# ISPconfig 3.1.3 + letsencrypt und Ubuntu 16.04.2 LTS



## proxykermit (24. Mai 2017)

Hallo zusammen,
bin so langsam am durchdrehen.
*Kurz*: ich schaffe es nicht per ISPconfig-Backend die letsencrypt zertifikate automatisch zu erstellen.
*Lang: *Nach den hier vorhandenen Anleitungen - sowohl für die 16.04 als auch die 17.04 (beides getestet um sicher zu gehen, die 16.04 mit mehreren Versuchen), sobald alles installiert ist, rufe ich das Backend von ISPconfig 3.1.3 auf und erstelle einen Client, dieser bekommt eine Website mit meiner Domain. Das ist auch die Domain für das ISPconfig Backend. Ohne auto "www".

### AUFGABE A
Was gelingt laut dem Beitrag über ISPconfig und Let's Encrypt nicht?
### AUFGABE B
Führe den Beitrag über ISPconfig und Let's Encrypt nach seinem letzten Satz weiter.
Die Datensätze stammen aus einer anderen Quelle.

### BEREITGESTELLTES MATERIAL
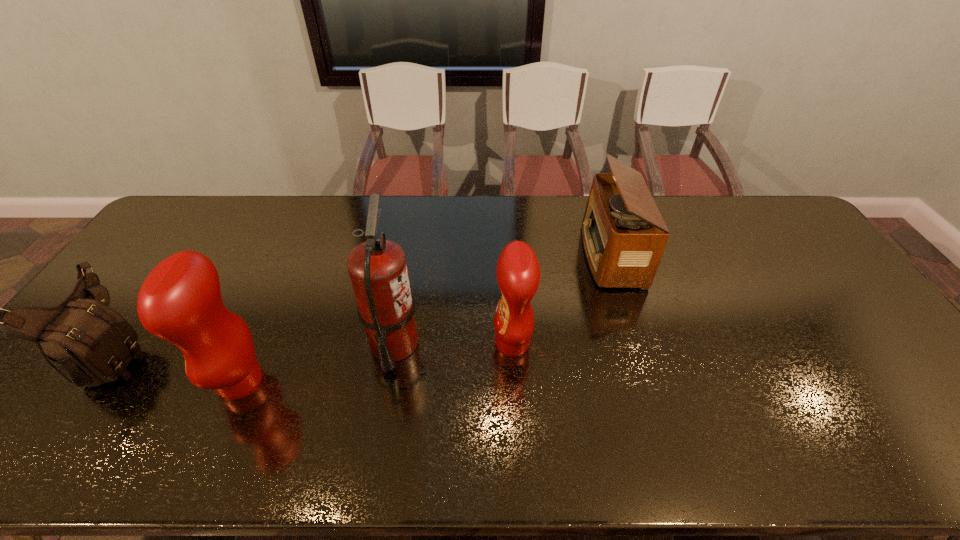
I want to click on free space that is in between the leftmost object and the taller condiment, so pyautogui.click(x=180, y=367).

Find the location of a particular element. The image size is (960, 540). vacant point located between the shorter condiment and the left condiment is located at coordinates (376, 362).

At what (x,y) coordinates should I click in order to perform the action: click on free space between the shoulder bag and the fire extinguisher. Please return your answer as a coordinate pair (x, y). This screenshot has height=540, width=960. Looking at the image, I should click on (256, 348).

I want to click on empty space that is in between the third object from right to left and the shoulder bag, so pos(256,348).

Find the location of a particular element. Image resolution: width=960 pixels, height=540 pixels. blank region between the leftmost object and the left condiment is located at coordinates (180, 367).

You are a GUI agent. You are given a task and a screenshot of the screen. Output one action in this format:
    pyautogui.click(x=<x>, y=<y>)
    Task: Click on the empty space between the leftmost object and the fire extinguisher
    This screenshot has width=960, height=540.
    Given the screenshot: What is the action you would take?
    pyautogui.click(x=256, y=348)

Locate which object ranks second in proximity to the third object from right to left. Please provide its 2D coordinates. Your answer should be formatted as a tuple, i.e. [(x, y)], where the tuple contains the x and y coordinates of a point satisfying the conditions above.

[(180, 301)]

Locate which object is the closest to the left condiment. Please provide its 2D coordinates. Your answer should be formatted as a tuple, i.e. [(x, y)], where the tuple contains the x and y coordinates of a point satisfying the conditions above.

[(87, 342)]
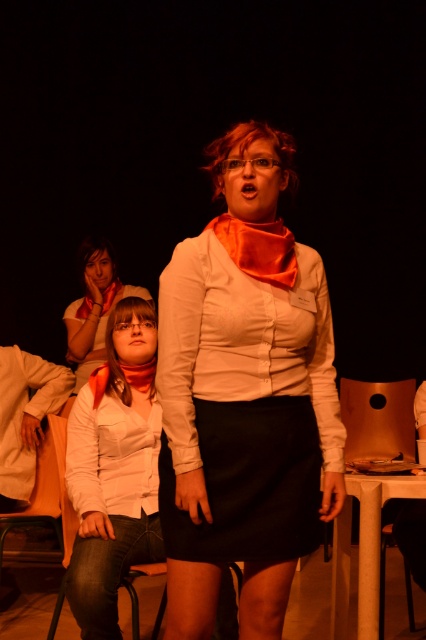
Between metallic brown chair at lower left and orange fabric scarf at lower center, which one is positioned higher?

orange fabric scarf at lower center is higher up.

From the picture: Who is more forward, [55,464] or [144,365]?

Positioned in front is point [144,365].

Between point (37, 484) and point (146, 372), which one is positioned behind?

Point (37, 484)

Image resolution: width=426 pixels, height=640 pixels. Find the location of `metallic brown chair at lower left`. metallic brown chair at lower left is located at coordinates (48, 490).

Is point (16, 435) farther from camera compared to point (264, 224)?

Yes, point (16, 435) is behind point (264, 224).

Where is `white cotton shirt at lower left`? white cotton shirt at lower left is located at coordinates (25, 419).

The height and width of the screenshot is (640, 426). I want to click on white cotton shirt at lower left, so click(x=25, y=419).

Between metallic gold chair at lower right and orange matte scarf at upper center, which one is positioned lower?

Positioned lower is metallic gold chair at lower right.

Does metallic gold chair at lower right lie behind orange matte scarf at upper center?

No, it is in front of orange matte scarf at upper center.

The height and width of the screenshot is (640, 426). In order to click on metallic gold chair at lower right in this screenshot , I will do `click(363, 548)`.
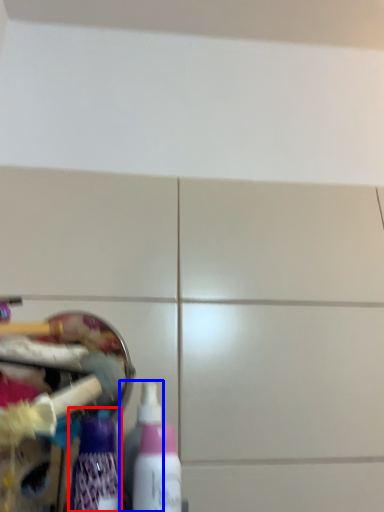
Question: Among these objects, which one is farthest to the camera, bottle (highlighted by a red box) or bottle (highlighted by a blue box)?

Choices:
 (A) bottle
 (B) bottle

Answer: (B)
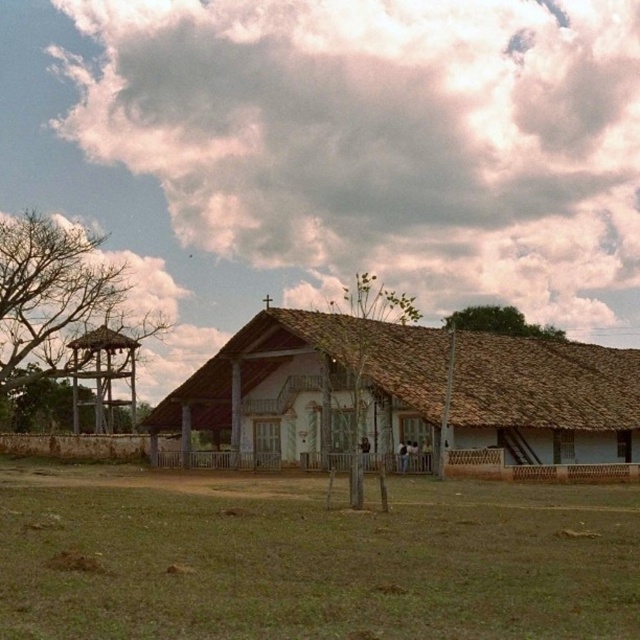
Is cloudy sky at upper center wider than white wooden hut at center?

Yes, cloudy sky at upper center is wider than white wooden hut at center.

The width and height of the screenshot is (640, 640). What do you see at coordinates (385, 138) in the screenshot?
I see `cloudy sky at upper center` at bounding box center [385, 138].

Where is `cloudy sky at upper center`? The width and height of the screenshot is (640, 640). cloudy sky at upper center is located at coordinates (385, 138).

I want to click on cloudy sky at upper center, so click(385, 138).

Who is taller, green grass at center or wooden lattice gazebo at left?

wooden lattice gazebo at left is taller.

From the picture: Is green grass at center to the left of wooden lattice gazebo at left from the viewer's perspective?

No, green grass at center is not to the left of wooden lattice gazebo at left.

You are a GUI agent. You are given a task and a screenshot of the screen. Output one action in this format:
    pyautogui.click(x=<x>, y=<y>)
    Task: Click on the green grass at center
    The width and height of the screenshot is (640, 640).
    Given the screenshot: What is the action you would take?
    pyautogui.click(x=310, y=557)

Does point (76, 422) come closer to viewer compared to point (470, 323)?

Yes, point (76, 422) is in front of point (470, 323).

This screenshot has width=640, height=640. Identify the location of wooden lattice gazebo at left. (102, 376).

Which is behind, point (106, 369) or point (518, 314)?

The point (518, 314) is more distant.

Locate an element on the screen. The image size is (640, 640). wooden lattice gazebo at left is located at coordinates (102, 376).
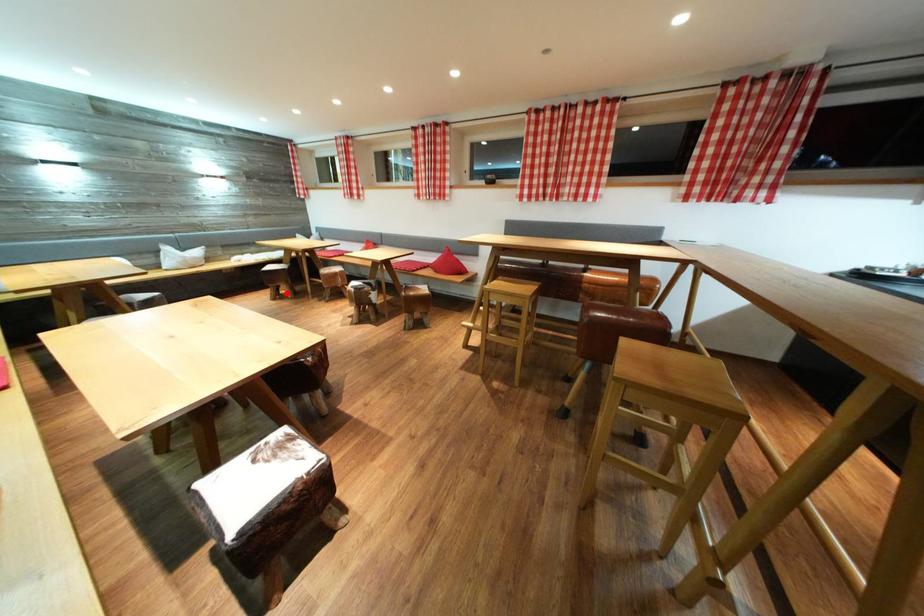
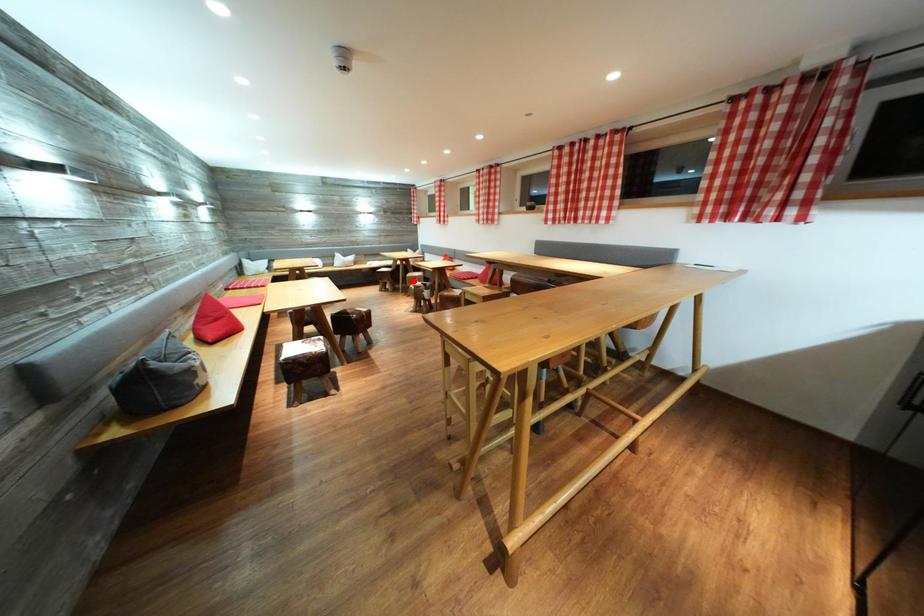
I am providing you with two images of the same scene from different viewpoints. A red point is marked on the first image and another point is marked on the second image. Do the highlighted points in image1 and image2 indicate the same real-world spot?

No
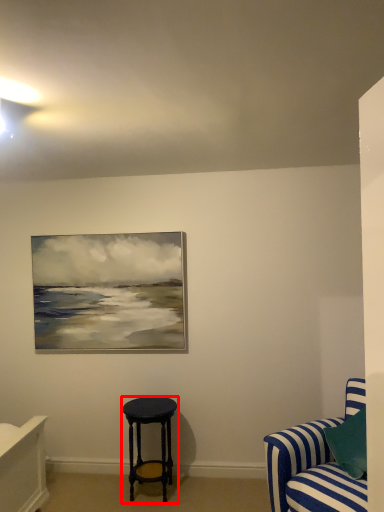
Question: In this image, where is stool (annotated by the red box) located relative to studio couch?

Choices:
 (A) left
 (B) right

Answer: (A)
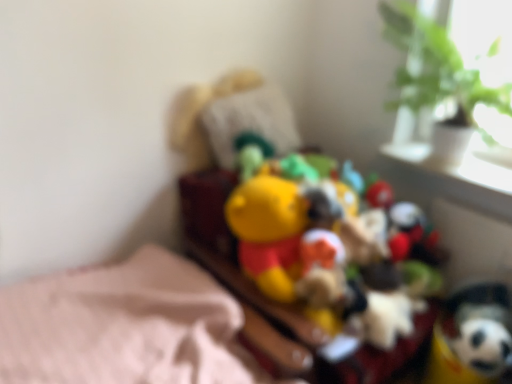
Question: Can you confirm if soft plush toy at lower right, placed as the first toy when sorted from right to left, is wider than yellow plush toy at center, arranged as the 2th toy when viewed from the right?

Choices:
 (A) yes
 (B) no

Answer: (B)

Question: Considering the relative sizes of soft plush toy at lower right, placed as the first toy when sorted from right to left, and yellow plush toy at center, arranged as the 2th toy when viewed from the right, in the image provided, is soft plush toy at lower right, placed as the first toy when sorted from right to left, thinner than yellow plush toy at center, arranged as the 2th toy when viewed from the right,?

Choices:
 (A) yes
 (B) no

Answer: (A)

Question: Is soft plush toy at lower right, the second toy when ordered from left to right, further to the viewer compared to yellow plush toy at center, which ranks as the 1th toy in left-to-right order?

Choices:
 (A) no
 (B) yes

Answer: (B)

Question: Is soft plush toy at lower right, the second toy when ordered from left to right, not near yellow plush toy at center, arranged as the 2th toy when viewed from the right?

Choices:
 (A) no
 (B) yes

Answer: (A)

Question: Is soft plush toy at lower right, placed as the first toy when sorted from right to left, at the right side of yellow plush toy at center, arranged as the 2th toy when viewed from the right?

Choices:
 (A) yes
 (B) no

Answer: (A)

Question: From a real-world perspective, is soft plush toy at lower right, placed as the first toy when sorted from right to left, on yellow plush toy at center, which ranks as the 1th toy in left-to-right order?

Choices:
 (A) yes
 (B) no

Answer: (B)

Question: From the image's perspective, is white glossy window sill at upper right over soft plush toy at lower right, the second toy when ordered from left to right?

Choices:
 (A) no
 (B) yes

Answer: (B)

Question: Is white glossy window sill at upper right in contact with soft plush toy at lower right, the second toy when ordered from left to right?

Choices:
 (A) no
 (B) yes

Answer: (A)

Question: Is white glossy window sill at upper right behind soft plush toy at lower right, the second toy when ordered from left to right?

Choices:
 (A) yes
 (B) no

Answer: (A)

Question: Would you say white glossy window sill at upper right is a long distance from soft plush toy at lower right, placed as the first toy when sorted from right to left?

Choices:
 (A) yes
 (B) no

Answer: (B)

Question: Is the position of white glossy window sill at upper right less distant than that of soft plush toy at lower right, the second toy when ordered from left to right?

Choices:
 (A) yes
 (B) no

Answer: (B)

Question: From the image's perspective, does white glossy window sill at upper right appear lower than soft plush toy at lower right, placed as the first toy when sorted from right to left?

Choices:
 (A) no
 (B) yes

Answer: (A)

Question: Is green leafy plant at upper right to the left of yellow plush toy at center, which ranks as the 1th toy in left-to-right order, from the viewer's perspective?

Choices:
 (A) yes
 (B) no

Answer: (B)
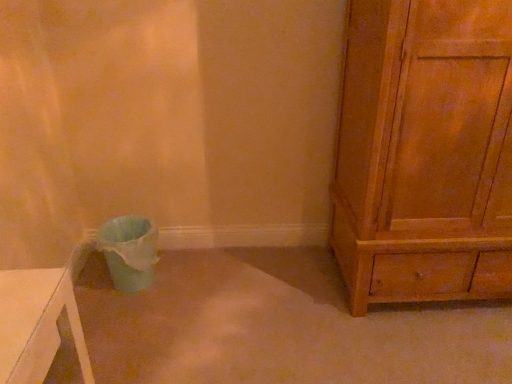
Question: Is matte plastic potty at lower left positioned before wooden chest of drawers at right?

Choices:
 (A) yes
 (B) no

Answer: (B)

### ERGEBNIS A
Die Let's-Encrypt-Zertifikate per ISPconfig-Backend automatisch zu erstellen.

### ERGEBNIS B
Ich aktiviere auf der ersten Registerkarte SSL + Let's Encrypt. Das Backend zeigt einen "update Job" unter Monitoring an. Es passiert aber nichts. Es gibt weder unter */etc/letsencrypt* irgendwelche Einträge wie *../live/domain.tld/..*.  Auch unter */var/log/* gibt es _keinen_ letsencrypt Ordner. Nachdem der Update-Job gelaufen ist, sind die Checkboxen für SSL und Letsencrypt wieder leer - also nicht aktiv.

Wie hier beschrieben: https://www.howtoforge.com/community/threads/lets-encrypt-error-faq.74179/ habe ich bereits alles soweit geprüft. Die Domain ist von extern erreichbar - sowohl die http Version als auch die SSL mit dem 8080 Port für das Backend.

Aktuell habe ich ispconfig_update.sh auf "git-stable" ausgeführt - inklusive rekonfiguration der Dienste. Auch keine Änderung. Automatisch wird einfach nichts erstellt.

Wenn ich nun letsencrypt von Hand ausführe mit:
*letsencrypt certonly -d domain.tld --apache --agree-tos -m email@adresse.de*
domain.tld und Email - natürlich mit den passenden Werten.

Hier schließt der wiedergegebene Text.